The Court entered decisions for the respondent and those decisions became final after an affirmance by the Circuit Court of Appeals for the Tenth Circuit. See Grant v. Commissioner, 150 Fed.(2d) 915. The Court of Appeals, in affirming the Tax Court, concluded that:
* * * While, in form, there was a transfer to each of the wives of a one-fourth interest in the assets of Strong and Grant, and a new partnership was created in which the wives were equal partners, in substance, the petitioners, during the year 1941, had the full management of the business and complete control of the partnership assets and the income derived from the business. During 1941, it was the intention of the petitioners and their wives that petitioners should enjoy and, in fact, they did enjoy substantially the same economic benefits they would have realized had they retained unqualified ownership of such assets and income.

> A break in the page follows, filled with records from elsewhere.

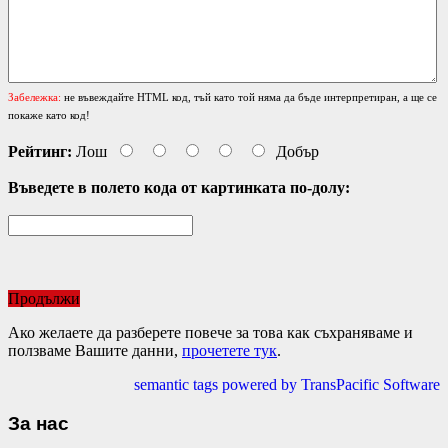
Забележка:
не въвеждайте HTML код, тъй като той няма да бъде интерпретиран, а ще се
покаже като код!
Рейтинг:
Лош
Добър
Въведете в полето кода от картинката по-долу:
Продължи
Ако желаете да разберете повече за това как съхраняваме и
ползваме Вашите данни,
прочетете тук
.
semantic tags powered by TransPacific Software
За нас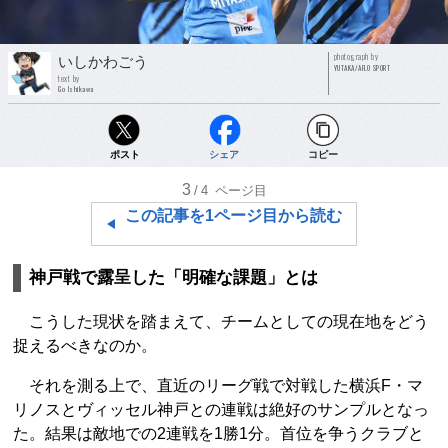
photograph by
いしかわごう
YUTAKA/AFLO SPORT
text by
Go Ishikawa
ポスト
シェア
コピー
3
/4
ページ目
この記事を1ページ目から読む
神戸戦で露呈した「明確な課題」とは
こうした現状を踏まえて、チームとしての現在地をどう
捉えるべきなのか。
それを測る上で、直近のリーグ戦で対戦した横浜F・マ
リノスとヴィッセル神戸との連戦は絶好のサンプルとなっ
た。結果は敵地での2連戦を1勝1分。首位を争うクラブと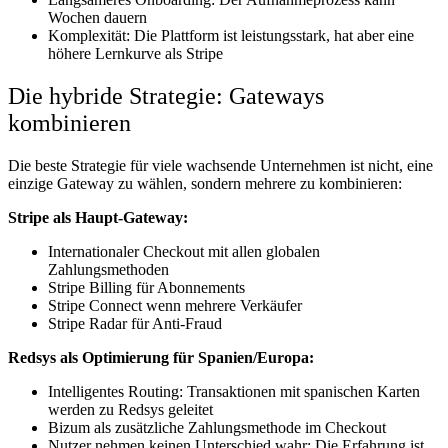
Wochen dauern
Komplexität: Die Plattform ist leistungsstark, hat aber eine
höhere Lernkurve als Stripe
Die hybride Strategie: Gateways
kombinieren
Die beste Strategie für viele wachsende Unternehmen ist nicht, eine
einzige Gateway zu wählen, sondern mehrere zu kombinieren:
Stripe als Haupt-Gateway:
Internationaler Checkout mit allen globalen
Zahlungsmethoden
Stripe Billing für Abonnements
Stripe Connect wenn mehrere Verkäufer
Stripe Radar für Anti-Fraud
Redsys als Optimierung für Spanien/Europa:
Intelligentes Routing: Transaktionen mit spanischen Karten
werden zu Redsys geleitet
Bizum als zusätzliche Zahlungsmethode im Checkout
Nutzer nehmen keinen Unterschied wahr: Die Erfahrung ist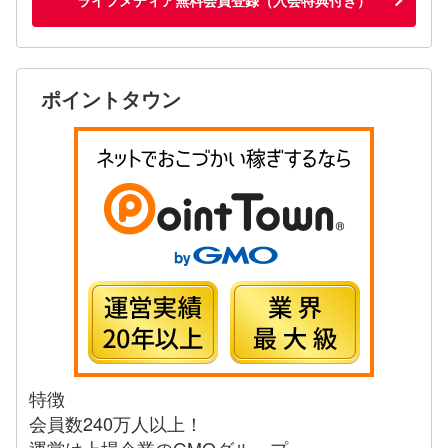
ポイントタウン
特徴
会員数240万人以上！
運営は上場企業のGMOグループ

The Tax Court thus held as an essential fact in those cases that there were no valid completed gifts from the husbands to the wives of undivided one-fourth interests in the partnership business and its assets on October 1, 1940. The appellate court did not say that that was an immaterial finding by the Tax Court, but, on the contrary, recognized the importance of the holding of the Tax Court on this point and itself stated that in substance there was no complete transfer by gift from the husbands to the wives of an undivided one-fourth interest in the partnership business and assets. The question of whether or not there had been a valid completed gift was material in the income tax cases and was decided in the negative.
There may be cases in which a family partnership has not been recognized for income tax purposes, although the question of whether or not the husband made a valid gift to his wife was not decided. Nevertheless, it has never been held, so far as we are informed, that there could be a partnership between a husband and wife for income tax purposes where the gift upon which the contribution of the wife is based was invalid or incomplete. Since the petitioners, by the instrument dated October 1, 1940, did not make completed gifts of their interests in the partnership business and assets, but retained substantially the same beneficial interests and the same control and dominion over the business and its assets as they had had prior to the execution of the ‘deed of gift,‘ then there were no completed gifts to support the gift taxes which the Commissioner is now trying to collect. In other words, the Commissioner, having secured a holding in the prior cases that there were no completed gifts made by the transaction of October 1, 1940, can not now be heard to say, in a proceeding involving the same parties, that there were valid completed gifts made in those transactions.
The principle of res judicata applies.
Reviewed by the Court.
Decisions will be entered for the petitioners.
HILL, J., dissents.
TURNER, J., concurring: I do not consider the prior income tax proceedings res judicata of the question here. I do agree, however, that the facts in this case fail to show that gifts were made. I, accordingly, concur in the result reached.
ARNOLD and JOHNSON, JJ., agree with the above.